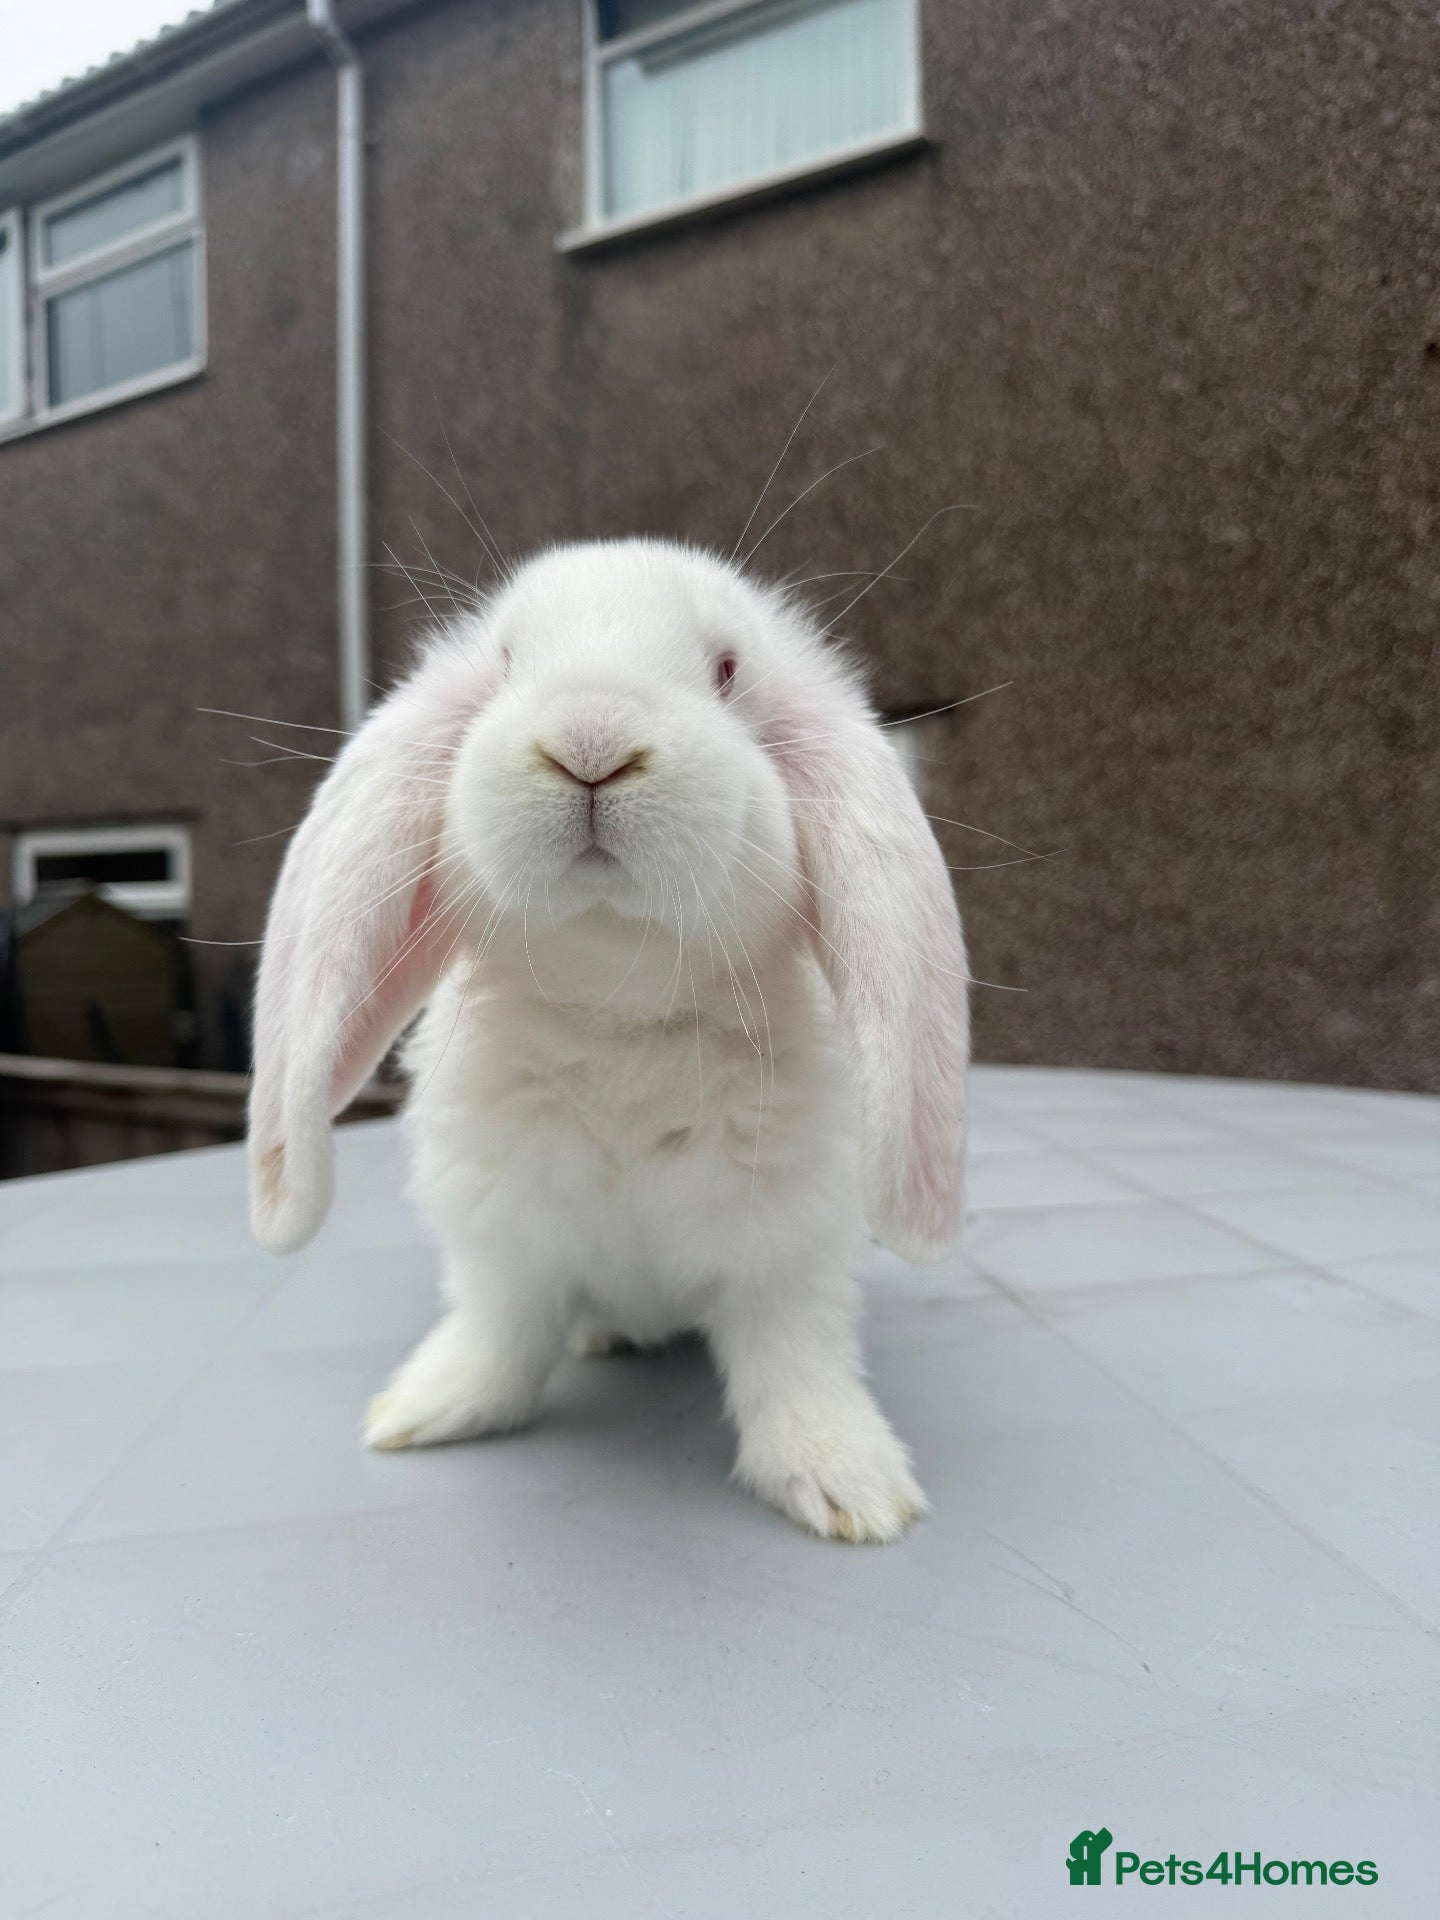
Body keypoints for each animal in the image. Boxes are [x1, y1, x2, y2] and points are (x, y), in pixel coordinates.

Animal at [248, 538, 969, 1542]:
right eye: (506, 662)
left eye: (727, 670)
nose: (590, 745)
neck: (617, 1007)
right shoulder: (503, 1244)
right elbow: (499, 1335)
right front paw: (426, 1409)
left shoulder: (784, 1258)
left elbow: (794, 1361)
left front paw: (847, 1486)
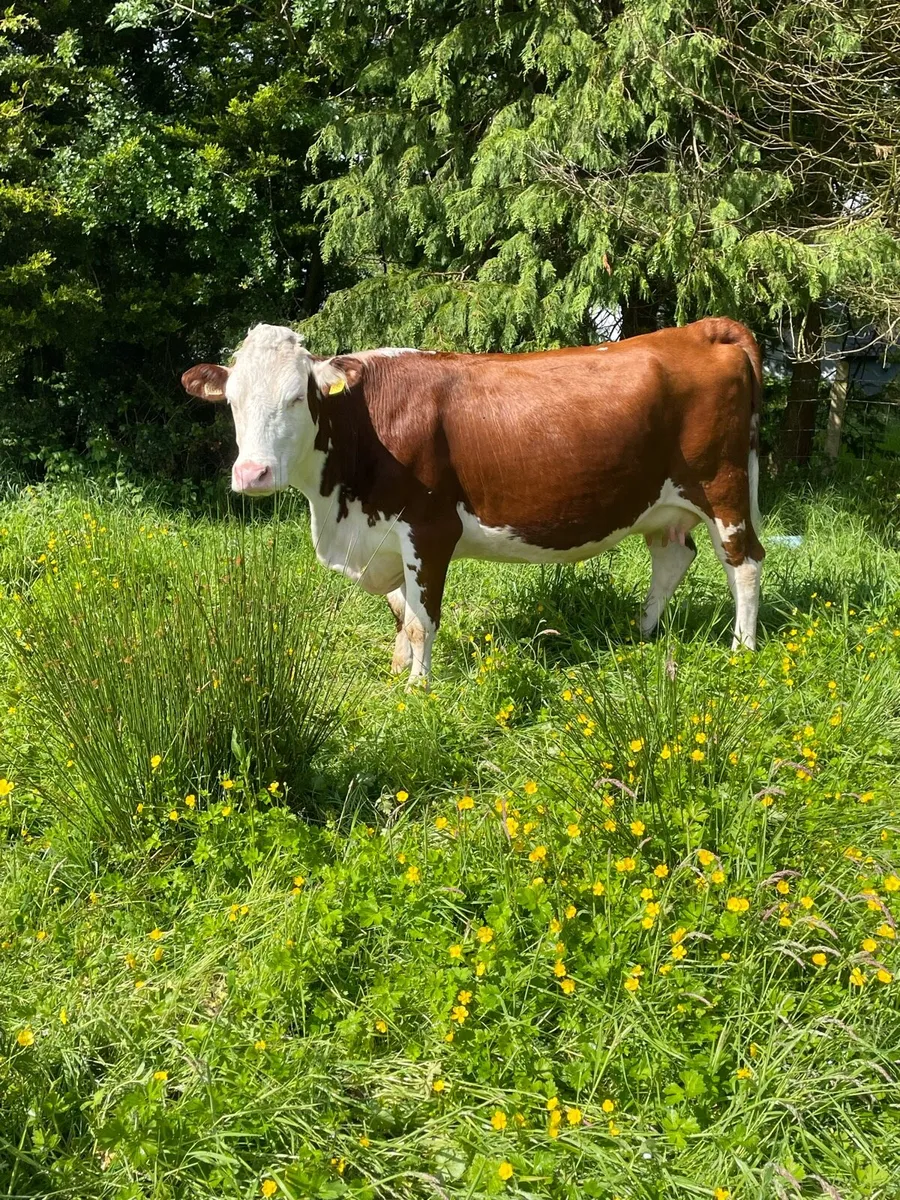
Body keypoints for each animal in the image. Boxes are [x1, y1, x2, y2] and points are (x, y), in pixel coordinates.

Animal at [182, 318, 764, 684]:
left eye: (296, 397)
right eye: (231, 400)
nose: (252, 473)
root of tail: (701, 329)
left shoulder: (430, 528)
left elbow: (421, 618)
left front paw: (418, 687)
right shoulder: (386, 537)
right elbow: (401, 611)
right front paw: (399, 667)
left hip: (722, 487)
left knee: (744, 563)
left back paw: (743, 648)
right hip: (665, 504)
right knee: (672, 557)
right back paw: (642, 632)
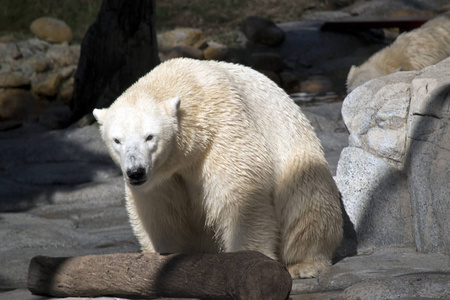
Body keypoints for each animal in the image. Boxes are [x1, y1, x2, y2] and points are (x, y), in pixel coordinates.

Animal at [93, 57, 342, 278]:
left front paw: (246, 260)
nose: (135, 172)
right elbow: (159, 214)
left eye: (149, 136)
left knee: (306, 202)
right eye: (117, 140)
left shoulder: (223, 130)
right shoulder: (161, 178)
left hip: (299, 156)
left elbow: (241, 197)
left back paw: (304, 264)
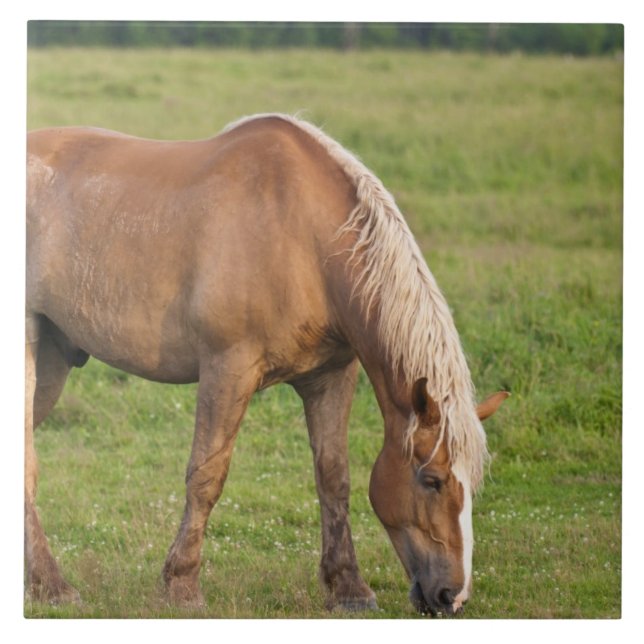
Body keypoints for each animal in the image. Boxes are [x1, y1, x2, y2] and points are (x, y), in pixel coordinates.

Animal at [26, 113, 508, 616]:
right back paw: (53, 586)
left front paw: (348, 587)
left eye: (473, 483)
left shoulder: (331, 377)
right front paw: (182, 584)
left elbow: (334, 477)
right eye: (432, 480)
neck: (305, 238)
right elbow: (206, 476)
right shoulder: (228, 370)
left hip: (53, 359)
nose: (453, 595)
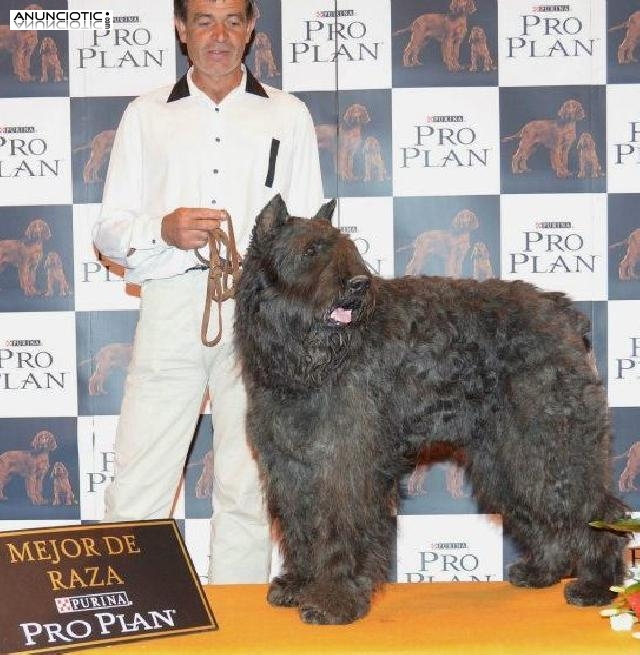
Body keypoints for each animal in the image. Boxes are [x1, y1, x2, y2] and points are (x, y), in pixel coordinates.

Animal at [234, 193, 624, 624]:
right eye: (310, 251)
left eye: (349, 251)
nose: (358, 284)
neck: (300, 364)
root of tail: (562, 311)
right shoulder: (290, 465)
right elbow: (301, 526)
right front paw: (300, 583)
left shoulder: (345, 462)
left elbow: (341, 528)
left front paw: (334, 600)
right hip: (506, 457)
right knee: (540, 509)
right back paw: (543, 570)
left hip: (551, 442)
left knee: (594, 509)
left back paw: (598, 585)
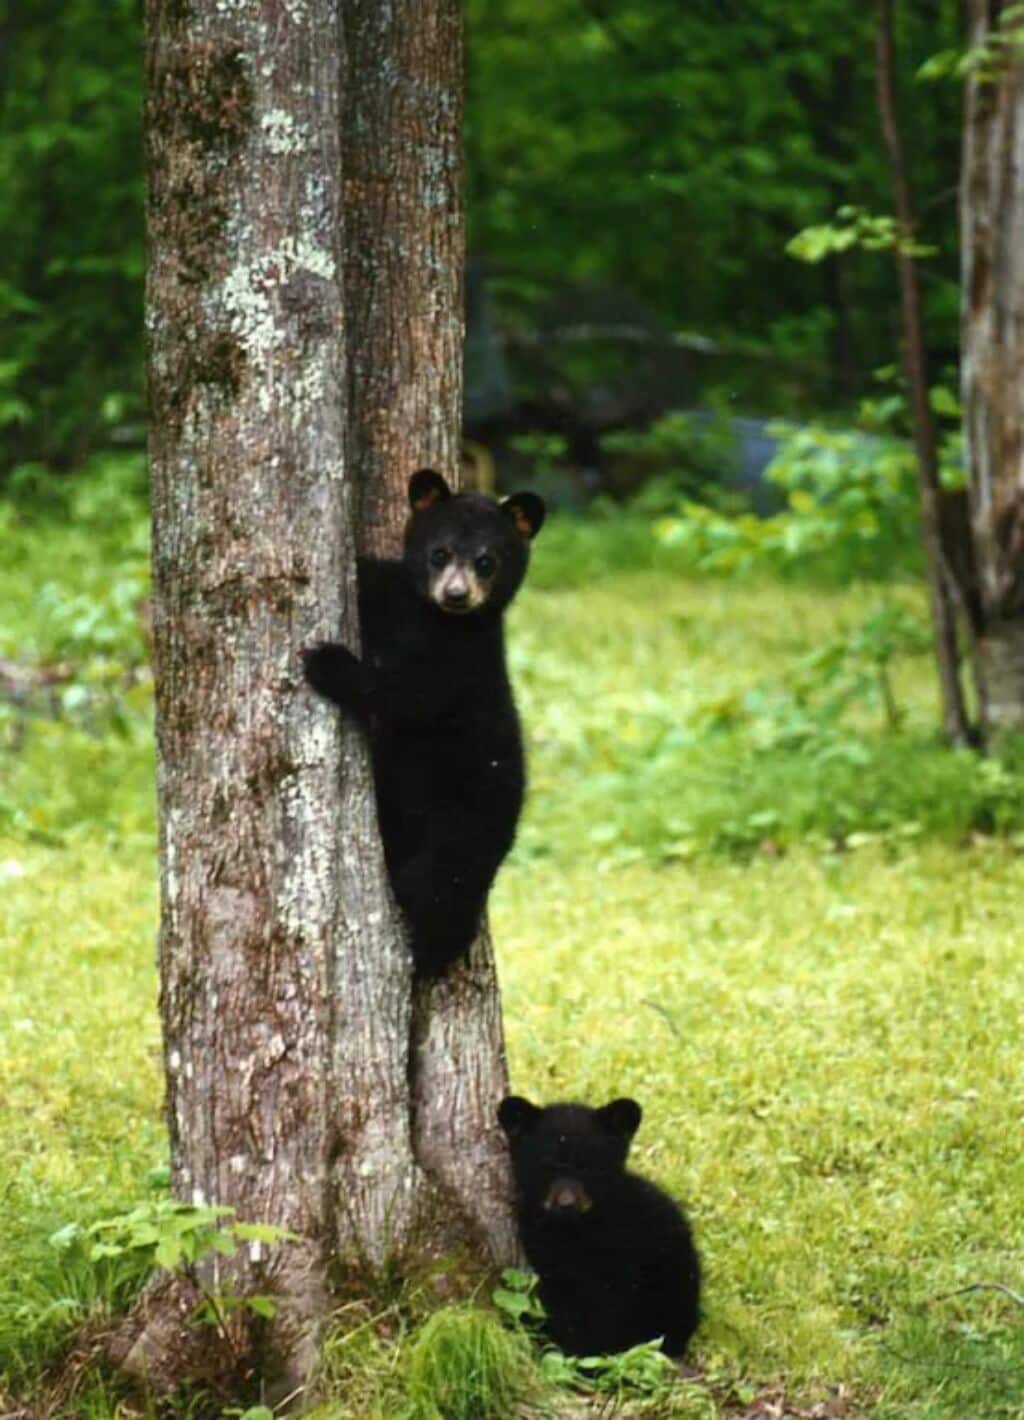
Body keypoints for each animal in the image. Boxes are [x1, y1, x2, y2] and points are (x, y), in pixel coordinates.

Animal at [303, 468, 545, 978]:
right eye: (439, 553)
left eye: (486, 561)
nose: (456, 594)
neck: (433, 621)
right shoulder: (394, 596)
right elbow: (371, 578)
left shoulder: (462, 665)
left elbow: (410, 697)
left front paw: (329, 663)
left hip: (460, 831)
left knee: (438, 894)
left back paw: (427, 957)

+-------+

▶ _Your task_:
The expected answer is each line of the records above that includes the string "elbow".

▶ _Final answer_:
right elbow: (499, 1335)
left elbow: (794, 1361)
left elbow: (421, 618)
right elbow: (401, 611)
right elbow: (159, 214)
left elbow: (241, 197)
left elbow: (334, 477)
right elbow: (206, 476)
right elbow: (301, 526)
left elbow: (341, 528)
right elbow: (371, 578)
left elbow: (410, 697)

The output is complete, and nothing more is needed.